For a long time, Pandas was, and still is arguably the single most important library inside a data scientist's toolbox. In fact, it was the emergence of Pandas that helped to make Python such a popular programming language, both for data science tasks and generally. But datasets continue to grow, and now they often exceed the size of available RAM on most machines. Thus, the need for fast and efficient processing and analysis of data, i.e. the next generation of tooling grows too.

There are several popular technologies in the Python ecosystem that are frequently used for processing large datasets in the context of data science and data engineering. Dask is an open-source, general framework for parallel and distributed computations in Python. It is often the go-to technology for horizontal scaling of various types of computations and data science tasks. Its higher level API, the Dask.DataFrame provides arguably the most convenient way to sidestep the memory and performance hurdles one can encounter with Pandas when working even with moderately large datasets.

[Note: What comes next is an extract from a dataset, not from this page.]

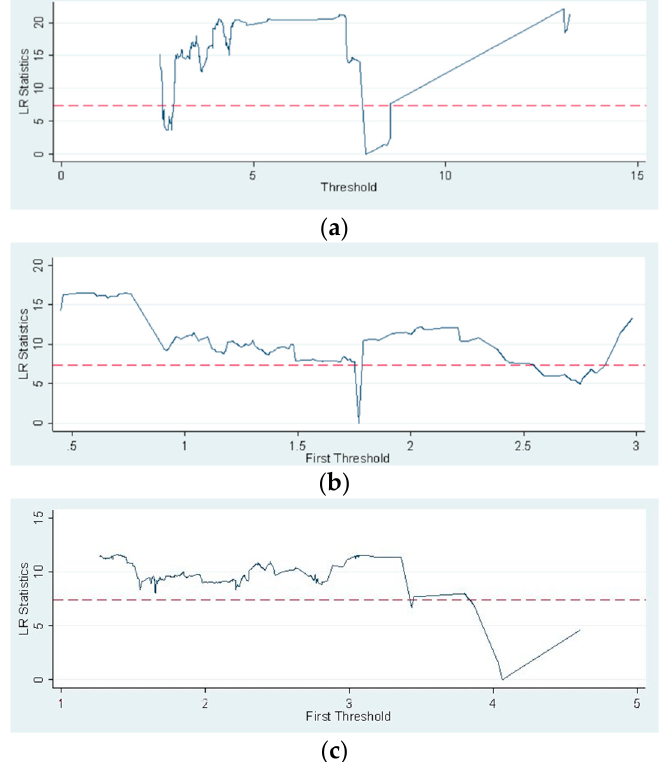
Figure 4. The LR statistics value trend estimated for the threshold variable. ( a ) Decentralization level; ( b ) Governance input level; ( c ) APHD level. And, the dashed line is the critical value of 7.35.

Vaex is a high-performance DataFrame library in Python, primarily built for the processing, exploration and analysis of datasets as large as the size of your hard-drive and on a single machine. When it comes to large datasets, Vaex argues that horizontal scaling, i.e. adding more computers/nodes, is simply not needed for the majority of the common data science and analytics tasks, provided one uses the right approaches for storing, accessing, and processing of the data.